Friday 5 December 2008

Consulting

At his risk of semantic pedantry, the author is compelled to admit that the present consulting culture confuses him. Whenever a financial scandal comes to light, the public issue enjoys examaining the value of consultation. As usual, the controversy emerges too late and, in return, too upset. There is no denying the fact that public indigniation is in a way justified. However, it poses the wrong questions. Because instead of wondering if consultation, be it financial, communicative or psychological, is appropriate or not we should rather doubt whether consultancy is the right term or whether language use misleads us once again.
Consultation is a highly paradoxical issue. At first sight, it is a communication form which separates two parties with divergent levels of knowledge- here the advice seeker lacking knowledge, there the consultant knowing something. An everyday issue, indeed - and often for free. Day by day people drag others into stores to help them buy mobile telephones. Young parents ask their ancestors for educational advice. Colleagues give lessons on problems (for instance on how to avoid uninvited advice). But under corporate conditions, in firms, offices, seminars or political organizations, the constellation gets quite tricky. For here, the advice seeker rings his hands, while the consultant is rubbing his. As soon as adivice is professional, it has ceased to be a favour. And, as a consequence, who spends lots of money on rejecting advice?
Nevertheless - consultation means it remains up to the client to make a decision himself. He can, but need not accept the advice. If he had to, we could not speak about advice, but, with increasing obligation, instruction, direction, or order. In turn, this also means professional consultants are virtually obliged to rather give instructions than advice. So examining the consultant's competence is not so much a question of whether his advice is good, but whether he manages to point out his view must count as a recommendation, not as an instruction. So his salary limits his full scope of competence, since it inevitably raises the client's expectations. Apart from the money, the everyday advisor is in a much more comfortable position. If, for example, asked if parents should punish their spiteful child by applying house arrest or reducing their pocket money, he will be free to examine the question itself. Perhaps the parents should send their child to a psychologist, apply spanking or liberally raise the allowance. In contrast, a professional who acts this way, is in the imminent danger of being regarded as a babbler talking his way out, as soon as things get a little tricky. And this goes especially for business consultants. As a service agent, he is not expected to help his client decide, but to decide himself. And this might be the only thing a consultant cannot do. Here lies the core of the problem - nolens volens professional consultants trivialize themselves as coaches, the clients as obedients. There is no arguing about the clients' goals the advisors are entitled to help them achieve; more often than not they are consulted too late, anyway, when only bad and evil are at stake. And, what is more, the consultant cannot know what is good for the client; that remains to the latter. Nor the consultant can know beforehand what his client does not know. But he can know, if he is competent, what his client unconsciously knows, that is what the latter can know. But under the present conditions this is quite a disappointing outlook. That is why is is such a big issue.

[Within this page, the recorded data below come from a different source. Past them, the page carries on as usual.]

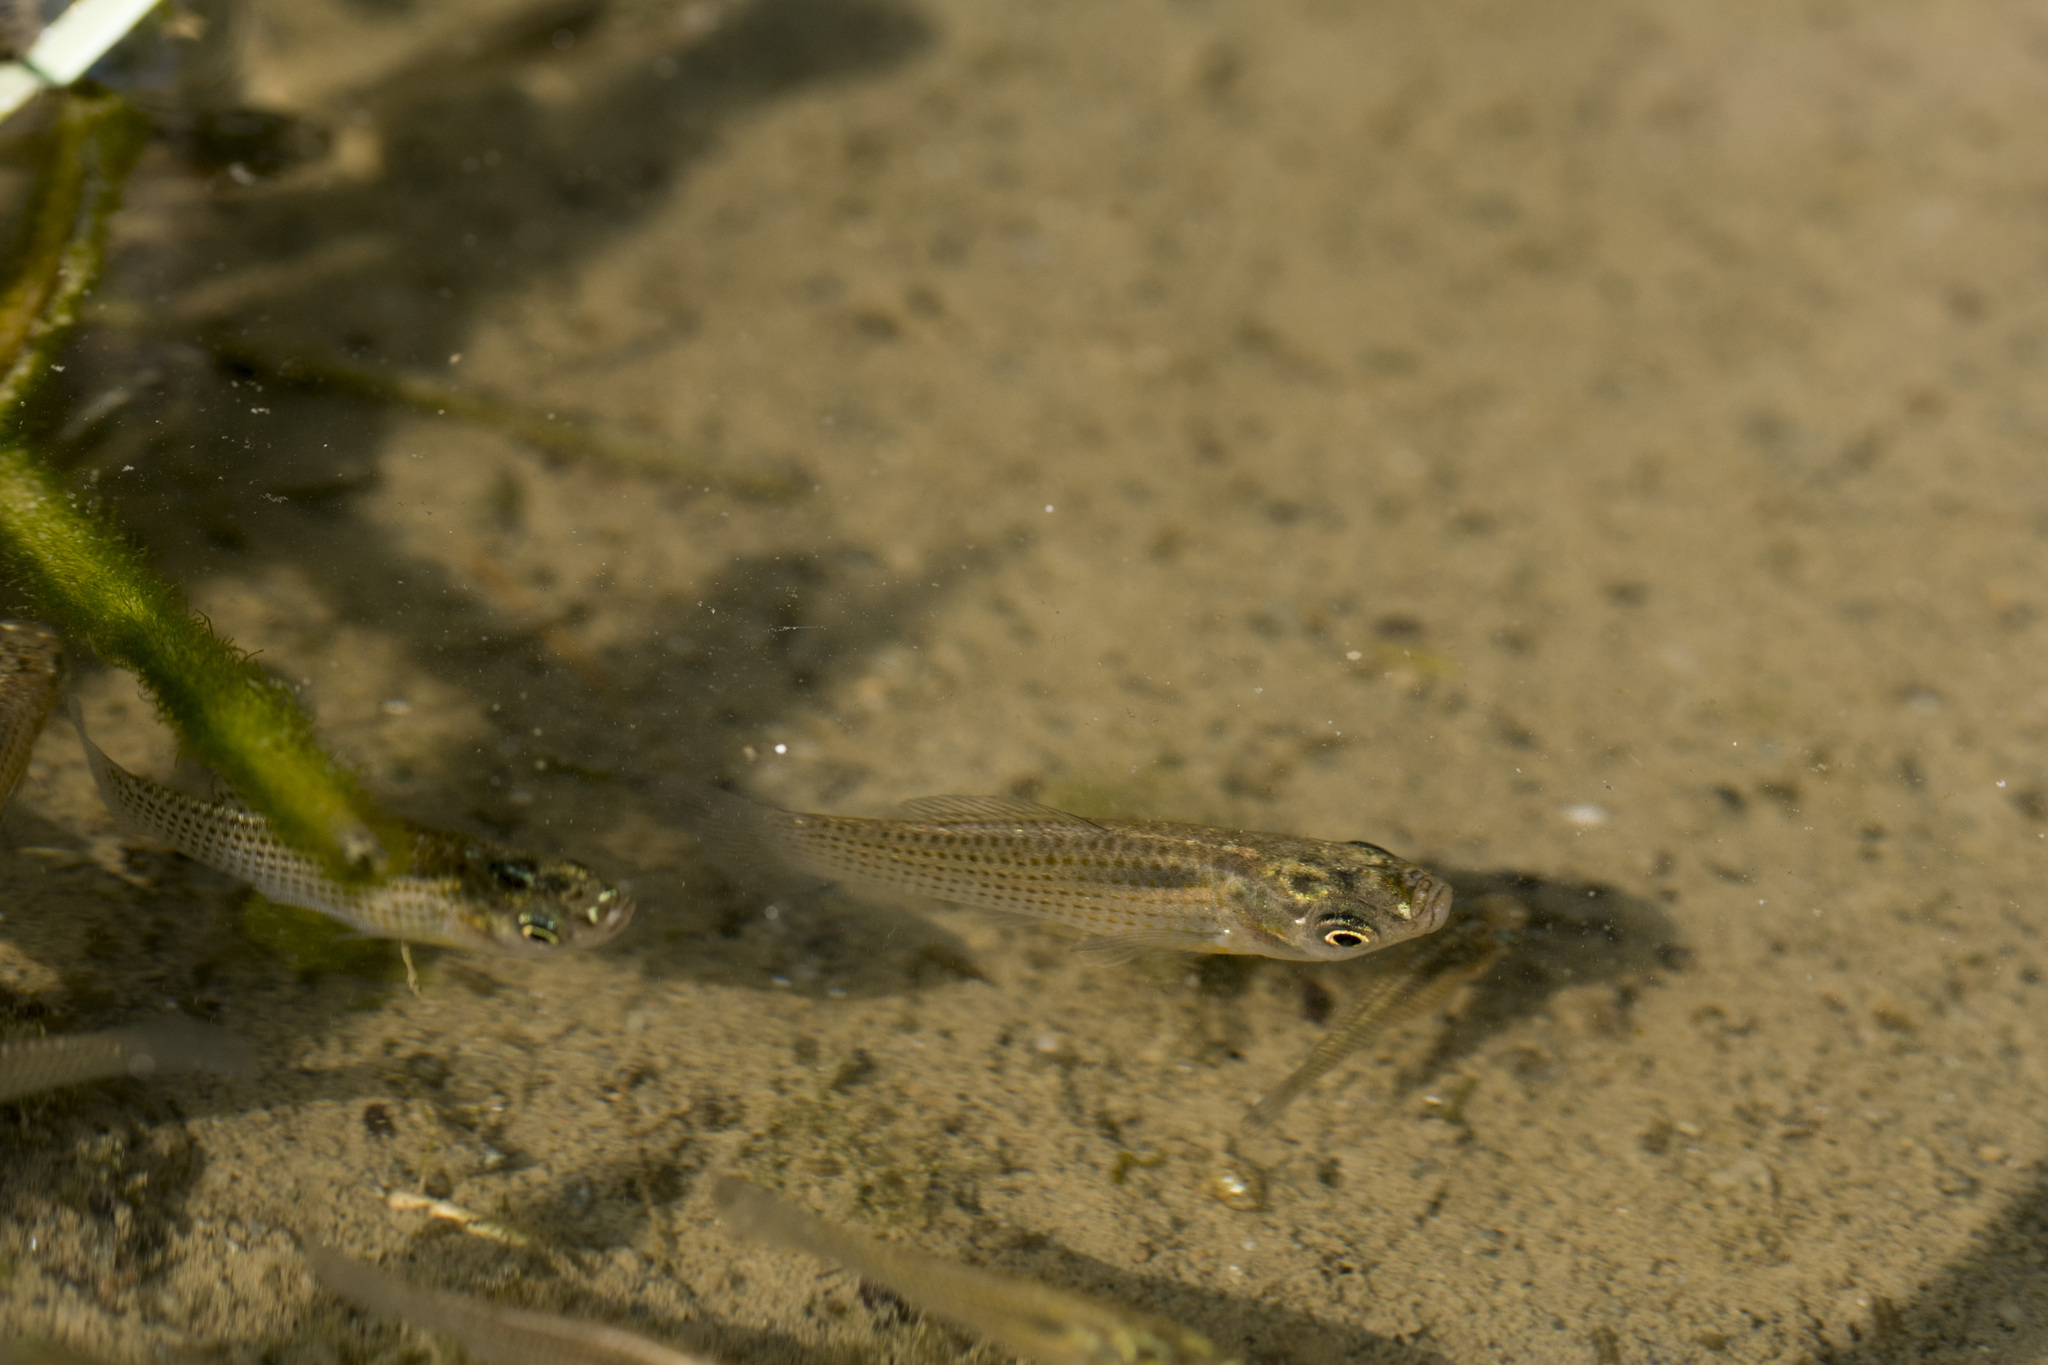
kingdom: Animalia
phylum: Chordata
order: Cyprinodontiformes
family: Poeciliidae
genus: Poecilia
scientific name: Poecilia latipinna
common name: Sailfin molly
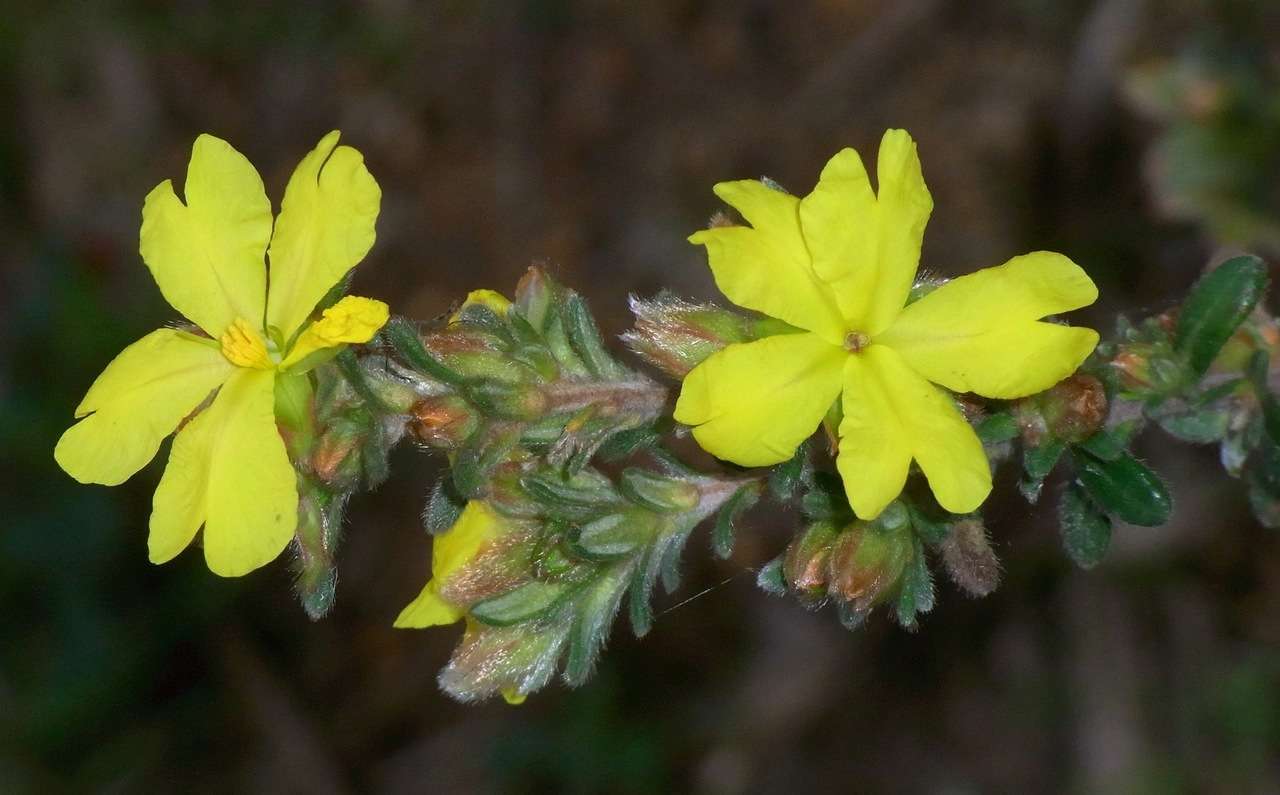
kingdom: Plantae
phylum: Tracheophyta
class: Magnoliopsida
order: Dilleniales
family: Dilleniaceae
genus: Hibbertia
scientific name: Hibbertia sericea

But this does not imply consultants are useless; all the same, it is dubious if they are useful as advisors. Their avail is to make decisions in uncertain situation possible - even if these decisions turn out to be wrong and to be based on instructions instead of advice. In a way, a consultant is something like an imaginary crutch to help the client make things go on. And if it fails, the advice seeker still can defend himself from his stakeholders, perhaps even his shareholders, by pointing out he has taken highly regarded consultation. And perhaps he even might succeed in doing so. So really competent consultants insist of differring from coaches - although, as we have seen, they are functionally the same.
One question remains open: Since one is not a born consultant, since one usually gives but also takes advice, it might be interesting to know who advises the consultant. And what the advisor's advisor advices. Does he tell him that the problem of consultation should be tackled differently, thus securing critical self-reflection on consultation? Or is it just the other way round - does the advisor's advisor train his client even more bluntly, telling him: 'If your client asks you whether he should do X or Y, you must always (!) tell him to do the one without letting the other'? And who advises the client to select a consultant? As soon as the author will have consulted an appropriate person, he will be able to give helpful advice.